Proof of an open problem on the Sombor index

TL;DR

This paper determines extremal graphs for the Sombor index under connectivity constraints, resolves an open problem, provides counterexamples to previous claims, and explores the index's application in QSPR modeling.

Contribution

It solves an open problem by identifying extremal graphs for the Sombor index under connectivity constraints and offers new insights with counterexamples and QSPR analysis.

Findings

Maximal and minimal graphs identified for given connectivity constraints.

Counterexamples provided for previous claims in the literature.

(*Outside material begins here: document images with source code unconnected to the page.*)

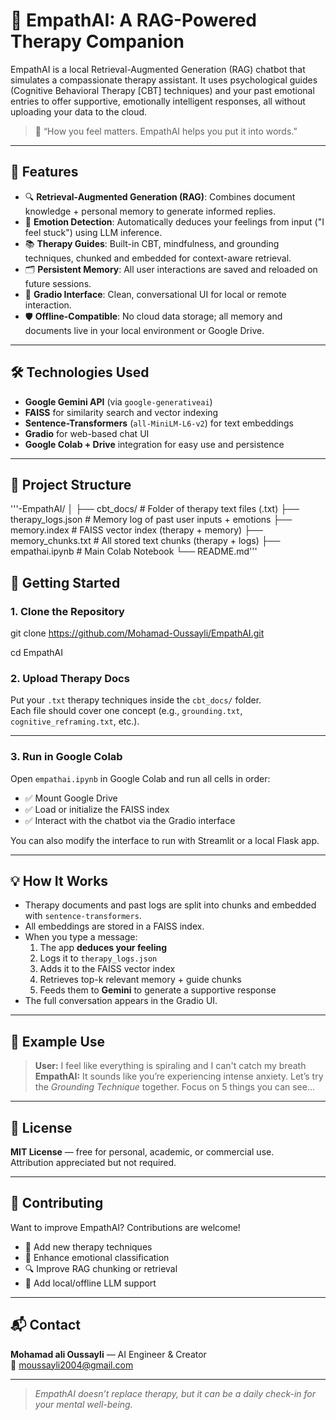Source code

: # 🧠 EmpathAI: A RAG-Powered Therapy Companion

EmpathAI is a local Retrieval-Augmented Generation (RAG) chatbot that simulates a compassionate therapy assistant. It uses psychological guides (Cognitive Behavioral Therapy [CBT] techniques) and your past emotional entries to offer supportive, emotionally intelligent responses, all without uploading your data to the cloud.

> 💬 “How you feel matters. EmpathAI helps you put it into words.”

---

## 🧩 Features

- 🔍 **Retrieval-Augmented Generation (RAG)**: Combines document knowledge + personal memory to generate informed replies.
- 🧠 **Emotion Detection**: Automatically deduces your feelings from input ("I feel stuck") using LLM inference.
- 📚 **Therapy Guides**: Built-in CBT, mindfulness, and grounding techniques, chunked and embedded for context-aware retrieval.
- 🗂️ **Persistent Memory**: All user interactions are saved and reloaded on future sessions.
- 🎨 **Gradio Interface**: Clean, conversational UI for local or remote interaction.
- 🛡️ **Offline-Compatible**: No cloud data storage; all memory and documents live in your local environment or Google Drive.

---

## 🛠️ Technologies Used

- **Google Gemini API** (via `google-generativeai`)
- **FAISS** for similarity search and vector indexing
- **Sentence-Transformers** (`all-MiniLM-L6-v2`) for text embeddings
- **Gradio** for web-based chat UI
- **Google Colab + Drive** integration for easy use and persistence

---

## 📁 Project Structure

'''-EmpathAI/
│
├── cbt_docs/ # Folder of therapy text files (.txt)
├── therapy_logs.json # Memory log of past user inputs + emotions
├── memory.index # FAISS vector index (therapy + memory)
├── memory_chunks.txt # All stored text chunks (therapy + logs)
├── empathai.ipynb # Main Colab Notebook
└── README.md'''

## 🚀 Getting Started

### 1. Clone the Repository

git clone https://github.com/Mohamad-Oussayli/EmpathAI.git

cd EmpathAI

### 2. Upload Therapy Docs

Put your `.txt` therapy techniques inside the `cbt_docs/` folder.  
Each file should cover one concept (e.g., `grounding.txt`, `cognitive_reframing.txt`, etc.).

---

### 3. Run in Google Colab

Open `empathai.ipynb` in Google Colab and run all cells in order:

- ✅ Mount Google Drive  
- ✅ Load or initialize the FAISS index  
- ✅ Interact with the chatbot via the Gradio interface  

You can also modify the interface to run with Streamlit or a local Flask app.

---

## 💡 How It Works

- Therapy documents and past logs are split into chunks and embedded with `sentence-transformers`.
- All embeddings are stored in a FAISS index.
- When you type a message:
  1. The app **deduces your feeling**
  2. Logs it to `therapy_logs.json`
  3. Adds it to the FAISS vector index
  4. Retrieves top-k relevant memory + guide chunks
  5. Feeds them to **Gemini** to generate a supportive response
- The full conversation appears in the Gradio UI.

---

## 🧪 Example Use

> **User:** I feel like everything is spiraling and I can't catch my breath  
> **EmpathAI:** It sounds like you’re experiencing intense anxiety. Let’s try the _Grounding Technique_ together. Focus on 5 things you can see...

---

## 🧾 License

**MIT License** — free for personal, academic, or commercial use.  
Attribution appreciated but not required.

---

## 🤝 Contributing

Want to improve EmpathAI? Contributions are welcome!

- 🧠 Add new therapy techniques  
- 🧪 Enhance emotional classification  
- 🔍 Improve RAG chunking or retrieval  
- 🧩 Add local/offline LLM support

---

## 📬 Contact

**Mohamad ali Oussayli** — AI Engineer & Creator  
📧 moussayli2004@gmail.com

---

> _EmpathAI doesn’t replace therapy, but it can be a daily check-in for your mental well-being._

Sombor index effectively used in QSPR regression models.

Abstract

The Sombor index is one of the geometry-based descriptors, which was defined as $$SO(G)=\sum_{uv\in E(G)}\sqrt{d^{2}(u)+d^{2}(v)},$$ where $d(u)$ (resp. $d(v)$) denotes the degree of vertex $u$ (resp. $v$) in $G$. In this note, we determine the maximum and minimum graphs with respect to the Sombor index among the set of graphs with vertex connectivity (resp. edge connectivity) at most $k$, which solves an open problem on the Sombor index proposed by Hayat and Rehman [On Sombor index of graphs with a given number of cut-vertices, MATCH Commun. Math. Comput. Chem. 89 (2023) 437--450]. For some of the conclusions of the above paper, we give some counterexamples. At last, we give the QSPR analysis with regression modeling and Sombor index.